* _WHAT NEEDS TO BE DONE_
Skip every picture, and output exactly the lines starting at the one with "1: (61, 135)" and running through the last line of the material below.
+-------+
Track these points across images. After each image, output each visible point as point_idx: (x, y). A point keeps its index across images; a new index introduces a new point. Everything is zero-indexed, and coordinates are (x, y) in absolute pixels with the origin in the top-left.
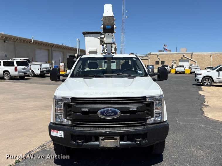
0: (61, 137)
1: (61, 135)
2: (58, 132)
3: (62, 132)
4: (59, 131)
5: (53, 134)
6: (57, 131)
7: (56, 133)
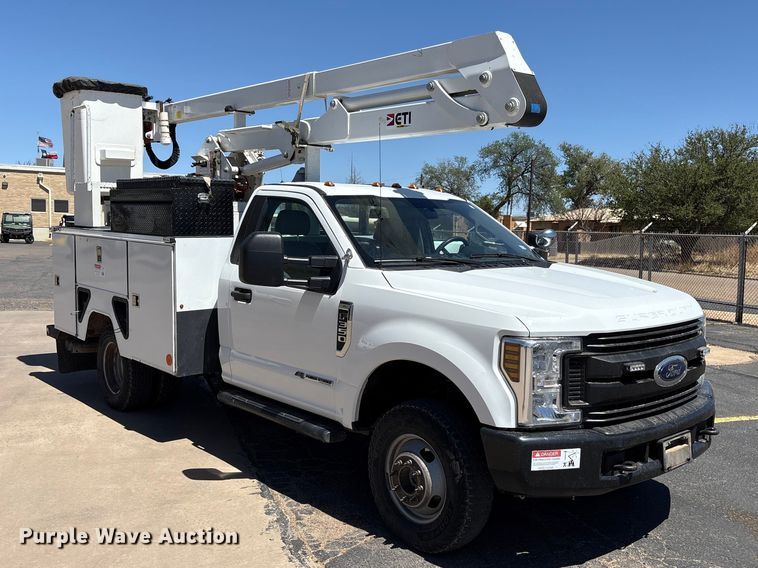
0: (571, 467)
1: (572, 463)
2: (560, 455)
3: (575, 450)
4: (562, 451)
5: (538, 464)
6: (556, 452)
7: (552, 460)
+-------+
* _ANSWER SECTION_
1: (61, 135)
2: (58, 132)
3: (62, 132)
4: (59, 131)
5: (53, 134)
6: (57, 131)
7: (56, 133)
0: (571, 467)
1: (572, 463)
2: (560, 455)
3: (575, 450)
4: (562, 451)
5: (538, 464)
6: (556, 452)
7: (552, 460)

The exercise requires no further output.